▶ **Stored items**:

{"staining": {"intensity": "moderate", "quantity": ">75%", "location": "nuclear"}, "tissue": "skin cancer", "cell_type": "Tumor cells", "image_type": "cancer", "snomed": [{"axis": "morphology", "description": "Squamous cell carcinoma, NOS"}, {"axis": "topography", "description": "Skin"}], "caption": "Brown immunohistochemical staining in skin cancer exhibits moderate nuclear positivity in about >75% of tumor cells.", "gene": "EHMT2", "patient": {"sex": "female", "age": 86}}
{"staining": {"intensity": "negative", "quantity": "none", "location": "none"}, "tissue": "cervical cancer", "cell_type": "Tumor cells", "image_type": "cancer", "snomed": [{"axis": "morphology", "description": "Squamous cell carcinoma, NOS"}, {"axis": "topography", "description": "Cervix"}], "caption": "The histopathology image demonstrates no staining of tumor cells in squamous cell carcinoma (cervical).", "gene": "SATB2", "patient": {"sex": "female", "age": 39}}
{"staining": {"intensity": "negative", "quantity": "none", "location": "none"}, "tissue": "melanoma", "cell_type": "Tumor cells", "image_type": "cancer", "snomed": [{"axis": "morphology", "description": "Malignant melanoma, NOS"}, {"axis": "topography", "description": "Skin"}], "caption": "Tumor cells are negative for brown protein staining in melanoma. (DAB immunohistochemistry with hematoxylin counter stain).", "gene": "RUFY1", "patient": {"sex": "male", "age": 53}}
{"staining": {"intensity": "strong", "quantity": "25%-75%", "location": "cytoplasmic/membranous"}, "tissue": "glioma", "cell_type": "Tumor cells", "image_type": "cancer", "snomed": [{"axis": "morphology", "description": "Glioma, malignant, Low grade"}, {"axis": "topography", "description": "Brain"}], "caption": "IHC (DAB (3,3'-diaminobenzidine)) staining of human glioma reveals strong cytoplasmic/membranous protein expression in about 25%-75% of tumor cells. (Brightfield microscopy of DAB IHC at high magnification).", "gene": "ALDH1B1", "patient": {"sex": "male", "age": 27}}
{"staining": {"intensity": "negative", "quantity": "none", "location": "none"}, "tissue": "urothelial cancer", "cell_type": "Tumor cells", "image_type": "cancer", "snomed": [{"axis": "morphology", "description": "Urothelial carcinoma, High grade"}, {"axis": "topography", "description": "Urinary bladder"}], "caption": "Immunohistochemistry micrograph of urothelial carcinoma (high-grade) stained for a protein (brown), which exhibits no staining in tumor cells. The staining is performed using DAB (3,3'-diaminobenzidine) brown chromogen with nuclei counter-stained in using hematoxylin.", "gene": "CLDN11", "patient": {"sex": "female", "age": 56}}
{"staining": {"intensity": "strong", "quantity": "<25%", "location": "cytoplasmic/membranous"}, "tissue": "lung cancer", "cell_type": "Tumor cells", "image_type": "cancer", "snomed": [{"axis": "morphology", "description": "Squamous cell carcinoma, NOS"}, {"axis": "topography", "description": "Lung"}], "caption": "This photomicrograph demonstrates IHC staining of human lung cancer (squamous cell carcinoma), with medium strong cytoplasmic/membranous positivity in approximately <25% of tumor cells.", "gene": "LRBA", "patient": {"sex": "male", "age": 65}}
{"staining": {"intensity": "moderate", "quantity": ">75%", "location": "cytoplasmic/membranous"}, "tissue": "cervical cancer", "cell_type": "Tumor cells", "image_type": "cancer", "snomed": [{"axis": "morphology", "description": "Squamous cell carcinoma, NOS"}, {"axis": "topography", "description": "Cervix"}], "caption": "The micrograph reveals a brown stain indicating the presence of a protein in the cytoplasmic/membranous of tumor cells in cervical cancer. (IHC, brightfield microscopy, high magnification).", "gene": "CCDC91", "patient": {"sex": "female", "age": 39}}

▶ **Required work**: Type out every record above once more, exactly.

▶ **Answer for the task**:
{"staining": {"intensity": "moderate", "quantity": ">75%", "location": "nuclear"}, "tissue": "skin cancer", "cell_type": "Tumor cells", "image_type": "cancer", "snomed": [{"axis": "morphology", "description": "Squamous cell carcinoma, NOS"}, {"axis": "topography", "description": "Skin"}], "caption": "Brown immunohistochemical staining in skin cancer exhibits moderate nuclear positivity in about >75% of tumor cells.", "gene": "EHMT2", "patient": {"sex": "female", "age": 86}}
{"staining": {"intensity": "negative", "quantity": "none", "location": "none"}, "tissue": "cervical cancer", "cell_type": "Tumor cells", "image_type": "cancer", "snomed": [{"axis": "morphology", "description": "Squamous cell carcinoma, NOS"}, {"axis": "topography", "description": "Cervix"}], "caption": "The histopathology image demonstrates no staining of tumor cells in squamous cell carcinoma (cervical).", "gene": "SATB2", "patient": {"sex": "female", "age": 39}}
{"staining": {"intensity": "negative", "quantity": "none", "location": "none"}, "tissue": "melanoma", "cell_type": "Tumor cells", "image_type": "cancer", "snomed": [{"axis": "morphology", "description": "Malignant melanoma, NOS"}, {"axis": "topography", "description": "Skin"}], "caption": "Tumor cells are negative for brown protein staining in melanoma. (DAB immunohistochemistry with hematoxylin counter stain).", "gene": "RUFY1", "patient": {"sex": "male", "age": 53}}
{"staining": {"intensity": "strong", "quantity": "25%-75%", "location": "cytoplasmic/membranous"}, "tissue": "glioma", "cell_type": "Tumor cells", "image_type": "cancer", "snomed": [{"axis": "morphology", "description": "Glioma, malignant, Low grade"}, {"axis": "topography", "description": "Brain"}], "caption": "IHC (DAB (3,3'-diaminobenzidine)) staining of human glioma reveals strong cytoplasmic/membranous protein expression in about 25%-75% of tumor cells. (Brightfield microscopy of DAB IHC at high magnification).", "gene": "ALDH1B1", "patient": {"sex": "male", "age": 27}}
{"staining": {"intensity": "negative", "quantity": "none", "location": "none"}, "tissue": "urothelial cancer", "cell_type": "Tumor cells", "image_type": "cancer", "snomed": [{"axis": "morphology", "description": "Urothelial carcinoma, High grade"}, {"axis": "topography", "description": "Urinary bladder"}], "caption": "Immunohistochemistry micrograph of urothelial carcinoma (high-grade) stained for a protein (brown), which exhibits no staining in tumor cells. The staining is performed using DAB (3,3'-diaminobenzidine) brown chromogen with nuclei counter-stained in using hematoxylin.", "gene": "CLDN11", "patient": {"sex": "female", "age": 56}}
{"staining": {"intensity": "strong", "quantity": "<25%", "location": "cytoplasmic/membranous"}, "tissue": "lung cancer", "cell_type": "Tumor cells", "image_type": "cancer", "snomed": [{"axis": "morphology", "description": "Squamous cell carcinoma, NOS"}, {"axis": "topography", "description": "Lung"}], "caption": "This photomicrograph demonstrates IHC staining of human lung cancer (squamous cell carcinoma), with medium strong cytoplasmic/membranous positivity in approximately <25% of tumor cells.", "gene": "LRBA", "patient": {"sex": "male", "age": 65}}
{"staining": {"intensity": "moderate", "quantity": ">75%", "location": "cytoplasmic/membranous"}, "tissue": "cervical cancer", "cell_type": "Tumor cells", "image_type": "cancer", "snomed": [{"axis": "morphology", "description": "Squamous cell carcinoma, NOS"}, {"axis": "topography", "description": "Cervix"}], "caption": "The micrograph reveals a brown stain indicating the presence of a protein in the cytoplasmic/membranous of tumor cells in cervical cancer. (IHC, brightfield microscopy, high magnification).", "gene": "CCDC91", "patient": {"sex": "female", "age": 39}}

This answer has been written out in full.